48 hours blackout

Christopher Meneses Lopez

#3765410

[What happened during your news blackout?]

In examining the extent to which broadcast media informs our daily decision making processes and how the mass dissemination of information underpins our daily activities, in consciously isolating myself from otherwise ubiquitous outlets of news telecast and broadcasting, I’ve come to understand that there is this stark duality that is present at the epicenter of this endeavor. Though sheltering oneself from the ceaseless bombardment of information may yield positive results given the acquisition of a renewed perspective as a direct consequence of “partial solitude,” it can also contrive sentiments of alienation and estrangement from one’s greater surroundings. Concisely put, as a collective, those in the vicinity of contemporary media have at their disposal a seemingly innumerable amount of sources pertaining to what is happening in the world, yet, with this excess of information, we may find ourselves feeling somewhat desensitized and apathetic about the events that transpire around us. [How do these insights relate to the points that Deresiewicz raises in his essay?] 

Likewise, within contemporary society, we are currently experiencing the collapse of space and time in that the seemingly instantaneous dissemination of information has effectively obscured the role of distance and separation in our daily interactions. Given that the public and private spheres we have come to collectively acknowledge as disparate social spaces have gradually amalgamated into this intangible social space, we can no longer clearly delineate where the distinction between our own personal conceptions ends and where popular perception begins. Within highly interconnected social context, we are invariably influenced by what we see in the media because it is our primary connection to the places we cannot readily perceive given their physical and social distance from our own immediate environment. In alienating one’s self from popular media, there is this almost instant anxiety that sets in from not knowing what is going on around us, in a very significant sense, we have been conditioned to feel as though we “need” to know what is going on around us in order to properly behave. Likewise, there is also the indelible impact social media and mediums such as the Internet have on our personal identities. [How do these insights relate to the points that Deresiewicz raises in his essay?] 

Though we may take comfort in this conception of our internal life as belonging exclusively to us, the external lens of our onlookers through social media has increasingly influenced this intimate understanding of our own autonomous identity.
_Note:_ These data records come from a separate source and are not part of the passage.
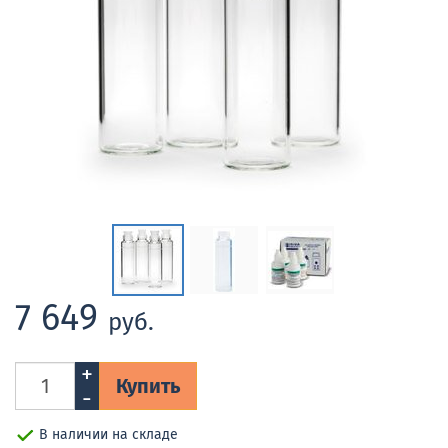
7 649
руб.
+
Купить
-
В наличии на складе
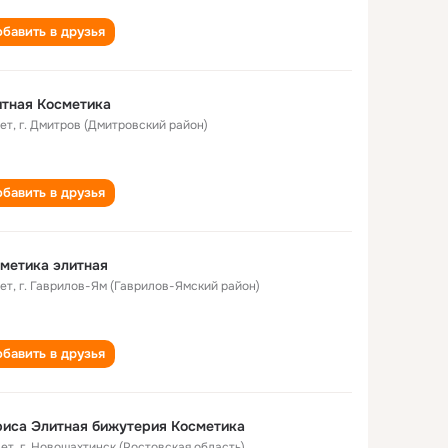
бавить в друзья
тная Косметика
лет
,
г. Дмитров (Дмитровский район)
бавить в друзья
метика элитная
лет
,
г. Гаврилов-Ям (Гаврилов-Ямский район)
бавить в друзья
иса Элитная бижутерия Косметика
лет
,
г. Новошахтинск (Ростовская область)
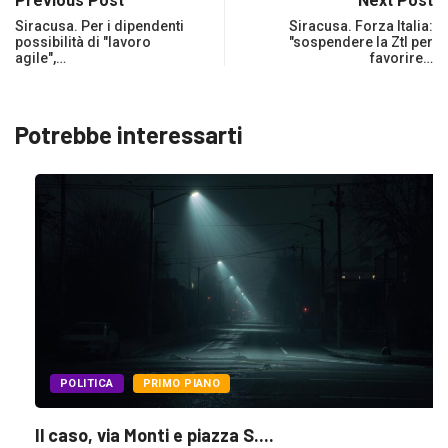
Previous Post
Next Post
Siracusa. Per i dipendenti
Siracusa. Forza Italia:
possibilità di "lavoro
"sospendere la Ztl per
agile",…
favorire…
Potrebbe interessarti
POLITICA
PRIMO PIANO
Il caso, via Monti e piazza S....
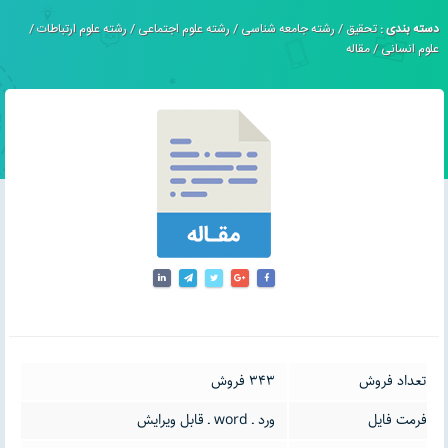
دسته بندی :
تحقیق
/
رشته جامعه شناسی
/
رشته علوم اجتماعی
/
رشته علوم ارتباطات
/
علوم انسانی
/
مقاله
تعداد فروش
343 فروش
فرمت فایل
ورد ـ word ـ قابل ویرایش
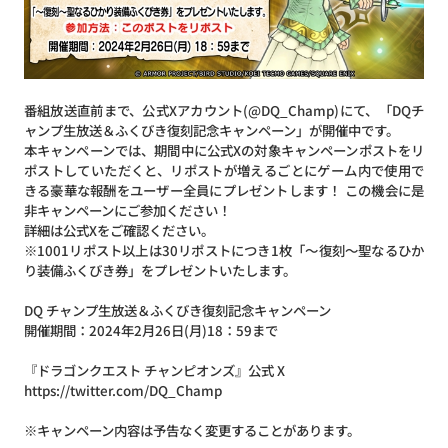
番組放送直前まで、公式Xアカウント(@DQ_Champ)にて、「DQチ
ャンプ生放送＆ふくびき復刻記念キャンペーン」が開催中です。
本キャンペーンでは、期間中に公式Xの対象キャンペーンポストをリ
ポストしていただくと、リポストが増えるごとにゲーム内で使用で
きる豪華な報酬をユーザー全員にプレゼントします！ この機会に是
非キャンペーンにご参加ください！
詳細は公式Xをご確認ください。
※1001リポスト以上は30リポストにつき1枚「～復刻～聖なるひか
り装備ふくびき券」をプレゼントいたします。
DQ チャンプ生放送＆ふくびき復刻記念キャンペーン
開催期間：2024年2月26日(月)18：59まで
『ドラゴンクエスト チャンピオンズ』公式 X
https://twitter.com/DQ_Champ
※キャンペーン内容は予告なく変更することがあります。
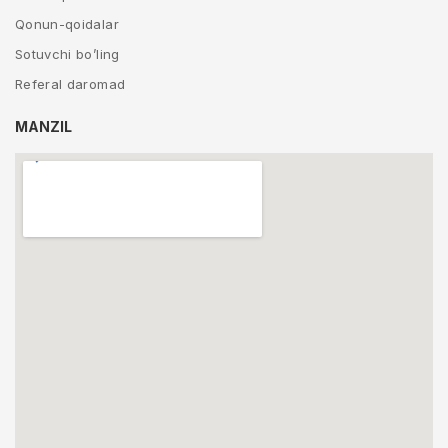
Qonun-qoidalar
Sotuvchi bo’ling
Referal daromad
MANZIL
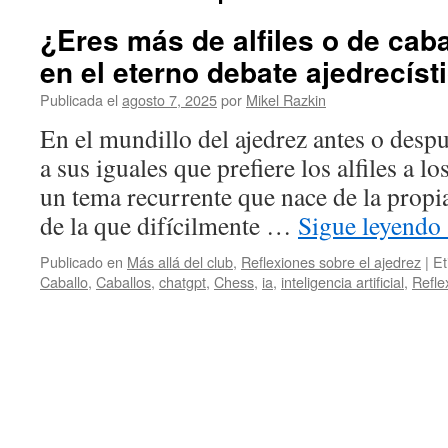
¿Eres más de alfiles o de caba
en el eterno debate ajedrecíst
Publicada el
agosto 7, 2025
por
Mikel Razkin
En el mundillo del ajedrez antes o des
a sus iguales que prefiere los alfiles a lo
un tema recurrente que nace de la propia
de la que difícilmente …
Sigue leyendo
Publicado en
Más allá del club
,
Reflexiones sobre el ajedrez
|
Et
Caballo
,
Caballos
,
chatgpt
,
Chess
,
ia
,
inteligencia artificial
,
Refle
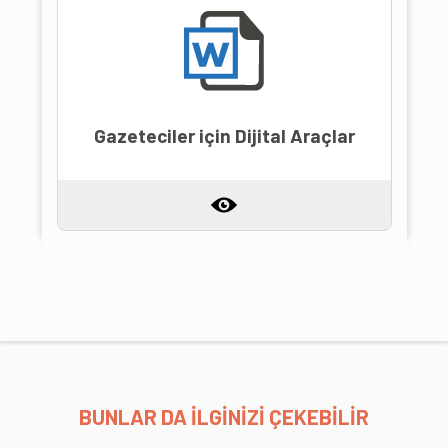
Gazeteciler için Dijital Araçlar
BUNLAR DA İLGİNİZİ ÇEKEBİLİR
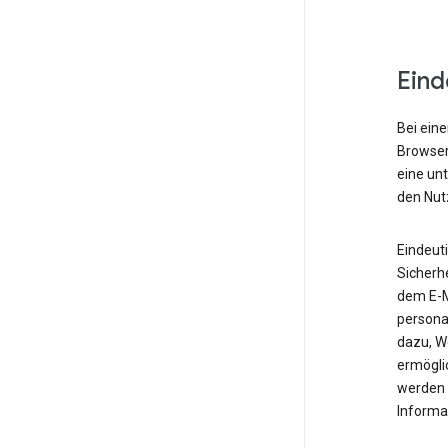
Eind
Bei eine
Browser,
eine un
den Nut
Eindeut
Sicherh
dem E-M
personal
dazu, W
ermöglic
werden 
Informa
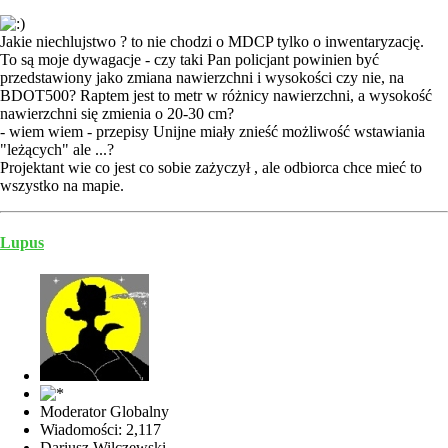
Jakie niechlujstwo ? to nie chodzi o MDCP tylko o inwentaryzację.
To są moje dywagacje - czy taki Pan policjant powinien być
przedstawiony jako zmiana nawierzchni i wysokości czy nie, na
BDOT500? Raptem jest to metr w różnicy nawierzchni, a wysokość
nawierzchni się zmienia o 20-30 cm?
- wiem wiem - przepisy Unijne miały znieść możliwość wstawiania
"leżących" ale ...?
Projektant wie co jest co sobie zażyczył , ale odbiorca chce mieć to
wszystko na mapie.
Lupus
Moderator Globalny
Wiadomości: 2,117
Dariusz Wilczewski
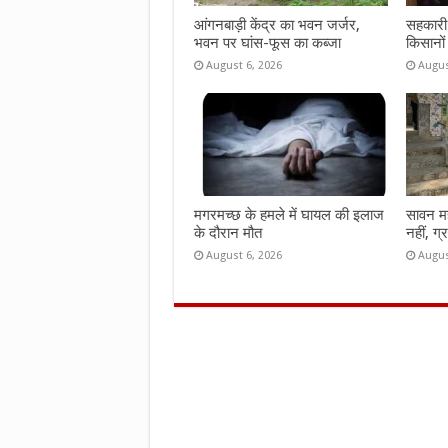
आंगनबाड़ी केंद्र का भवन जर्जर,
सहकारी 
भवन पर घांस-फूस का कब्जा
किसानों
August 6, 2026
Augus
मगरमच्छ के हमले में घायल की इलाज
सावन महीन
के दौरान मौत
नहीं, ग्
August 6, 2026
Augus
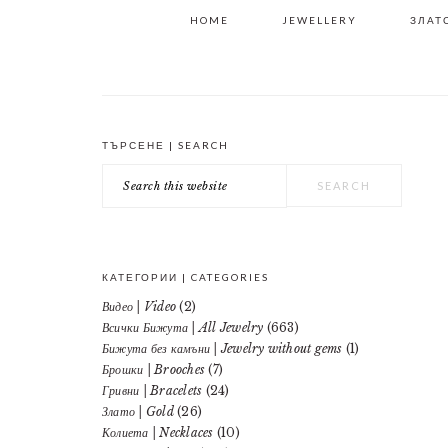
HOME
JEWELLERY
ЗЛАТО
ТЪРСЕНЕ | SEARCH
PRIMARY
Search
SIDEBAR
this
website
КАТЕГОРИИ | CATEGORIES
Видео | Video
(2)
Всички Бижута | All Jewelry
(663)
Бижута без камъни | Jewelry without gems
(1)
Брошки | Brooches
(7)
Гривни | Bracelets
(24)
Злато | Gold
(26)
Колиета | Necklaces
(10)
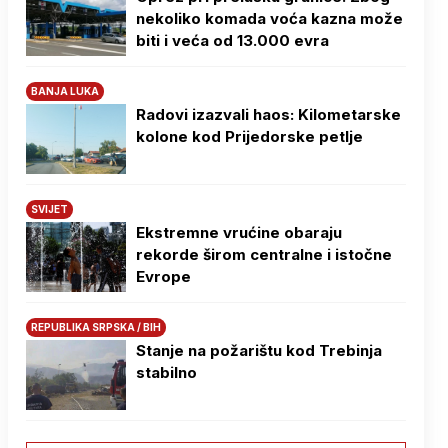
nekoliko komada voća kazna može
biti i veća od 13.000 evra
BANJA LUKA
Radovi izazvali haos: Kilometarske
kolone kod Prijedorske petlje
SVIJET
Ekstremne vrućine obaraju
rekorde širom centralne i istočne
Evrope
REPUBLIKA SRPSKA / BIH
Stanje na požarištu kod Trebinja
stabilno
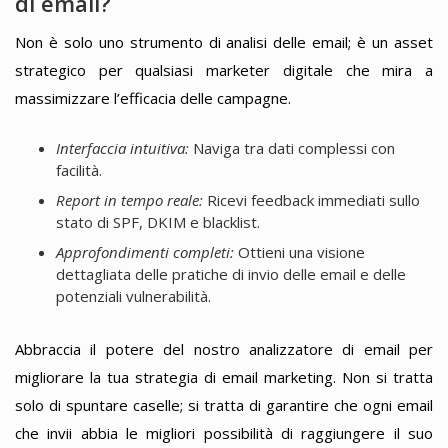
di email?
Non è solo uno strumento di analisi delle email; è un asset
strategico per qualsiasi marketer digitale che mira a
massimizzare l’efficacia delle campagne.
Interfaccia intuitiva:
Naviga tra dati complessi con
facilità.
Report in tempo reale:
Ricevi feedback immediati sullo
stato di SPF, DKIM e blacklist.
Approfondimenti completi:
Ottieni una visione
dettagliata delle pratiche di invio delle email e delle
potenziali vulnerabilità.
Abbraccia il potere del nostro analizzatore di email per
migliorare la tua strategia di email marketing. Non si tratta
solo di spuntare caselle; si tratta di garantire che ogni email
che invii abbia le migliori possibilità di raggiungere il suo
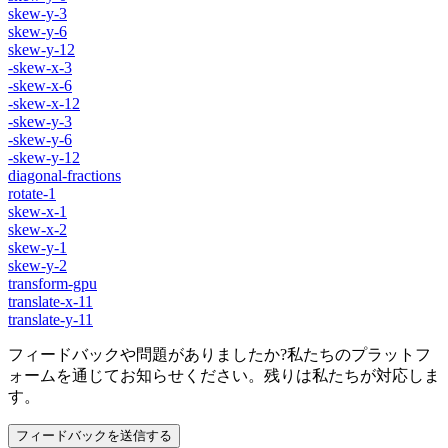
skew-y-3
skew-y-6
skew-y-12
-skew-x-3
-skew-x-6
-skew-x-12
-skew-y-3
-skew-y-6
-skew-y-12
diagonal-fractions
rotate-1
skew-x-1
skew-x-2
skew-y-1
skew-y-2
transform-gpu
translate-x-11
translate-y-11
フィードバックや問題がありましたか?私たちのプラットフ
ォームを通じてお知らせください。残りは私たちが対応しま
す。
フィードバックを送信する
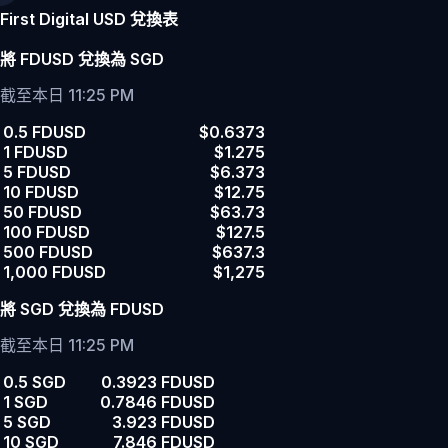
First Digital USD 兌換表
將 FDUSD 兌換為 SGD
截至本日 11:25 PM
0.5 FDUSD
$0.6373
1 FDUSD
$1.275
5 FDUSD
$6.373
10 FDUSD
$12.75
50 FDUSD
$63.73
100 FDUSD
$127.5
500 FDUSD
$637.3
1,000 FDUSD
$1,275
將 SGD 兌換為 FDUSD
截至本日 11:25 PM
0.5 SGD
0.3923 FDUSD
1 SGD
0.7846 FDUSD
5 SGD
3.923 FDUSD
10 SGD
7.846 FDUSD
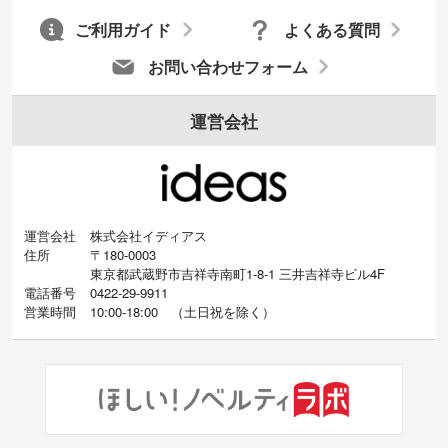
ご利用ガイド
よくある質問
お問い合わせフォーム
運営会社
運営会社
株式会社イディアス
住所
〒180-0003
東京都武蔵野市吉祥寺南町1-8-1 三井吉祥寺ビル4F
電話番号
0422-29-9911
営業時間
10:00-18:00
（
土日祝を除く）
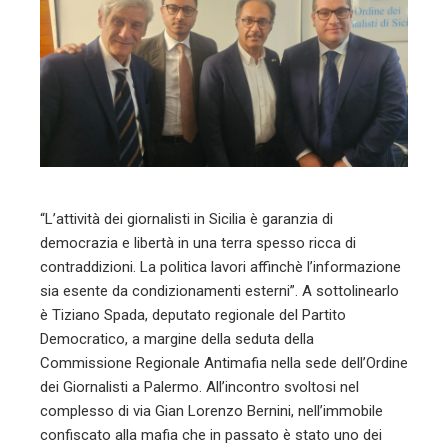
edIn
erest
mbleupon
l
“L’attività dei giornalisti in Sicilia è garanzia di
democrazia e libertà in una terra spesso ricca di
contraddizioni. La politica lavori affinchè l’informazione
sia esente da condizionamenti esterni”. A sottolinearlo
è Tiziano Spada, deputato regionale del Partito
Democratico, a margine della seduta della
Commissione Regionale Antimafia nella sede dell’Ordine
dei Giornalisti a Palermo. All’incontro svoltosi nel
complesso di via Gian Lorenzo Bernini, nell’immobile
confiscato alla mafia che in passato è stato uno dei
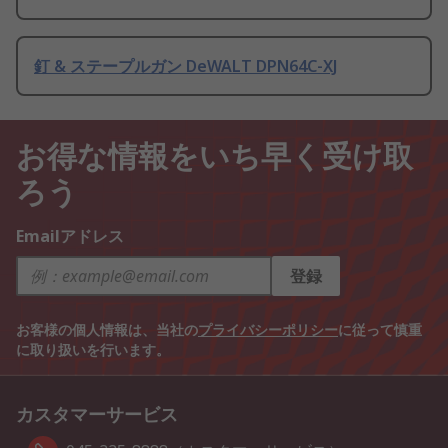
釘 & ステープルガン DeWALT DPN64C-XJ
お得な情報をいち早く受け取
ろう
Emailアドレス
登録
お客様の個人情報は、当社の
プライバシーポリシー
に従って慎重
に取り扱いを行います。
カスタマーサービス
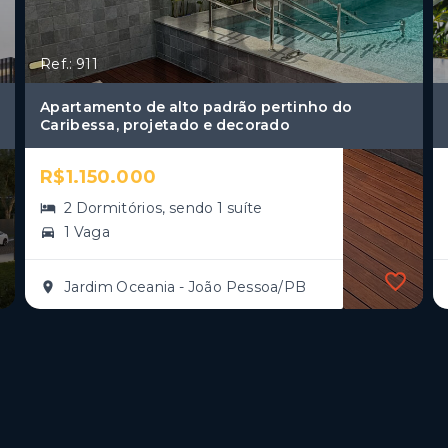
Ref.: 911
Apartamento de alto padrão pertinho do
Caribessa, projetado e decorado
R$1.150.000
2 Dormitórios, sendo 1 suíte
1 Vaga
Jardim Oceania - João Pessoa/PB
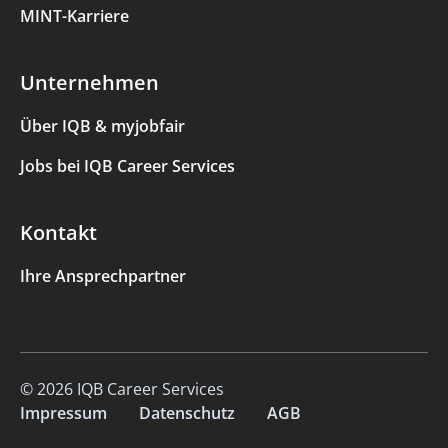
MINT-Karriere
Unternehmen
Über IQB & myjobfair
Jobs bei IQB Career Services
Kontakt
Ihre Ansprechpartner
© 2026 IQB Career Services
Impressum
Datenschutz
AGB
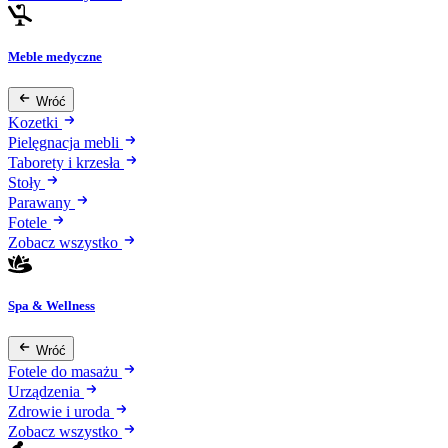
Meble medyczne
Wróć
Kozetki
Pielęgnacja mebli
Taborety i krzesła
Stoły
Parawany
Fotele
Zobacz wszystko
Spa & Wellness
Wróć
Fotele do masażu
Urządzenia
Zdrowie i uroda
Zobacz wszystko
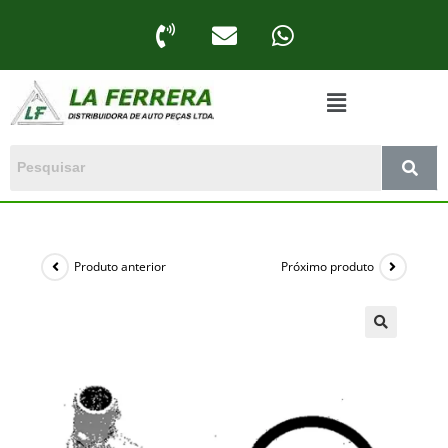
Produto anterior
Próximo produto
William Deresiewicz, in his poignant piece entitled “The End of Solitude” (2009), he examines the aforesaid notion of self-reflexive contemplation wherein we no longer understand ourselves outside of the public persona we portray on social media. Deresiewicz succinctly expounds upon this idea of validation via the lens of others on social media and how the advent of popular “celebrity” accompanied by the growing interconnectivity as promoted by technological modalities has altered our introspective faculties. [Organize your writing: new idea, new paragraph] Moreover, he argues that, due to this unprecedented degree of “visibility” within our social interaction, physical or technological, there is this extrication of what he describes as “solitude.” Here, solitude denotes the individual’s capacity to properly operate outside of the public sphere; essentially, it is this idea that solitude has been obviated from our daily lives and this has had significant consequences for our individual understanding of self. [Organize your writing: new idea, new paragraph] At the epicenter of his piece, similar to the general purpose of this exercise, there is this focalizing question of individuality, autonomy, anonymity, and connectivity; have we lost the ability to understand ourselves without the validation of others? Have we willing denied ourselves of the inherent virtues of solitude? Though these questions have no real, simple answer given their probing nature, something has changed amongst us, the way in which we understand ourselves and the world around us is now mediated by a mass communication. Henceforth, what this means for us as a collective, in the long run, is up to debate. [Organize your writing: new idea, new paragraph] In this exercise, I have learned that diverting one’s attention form what essentially constitutes our identity introduces a conventional insight that we may be slowly losing, that we can only truly understand ourselves once we step back and assess our own personal motivations, desires, and actions.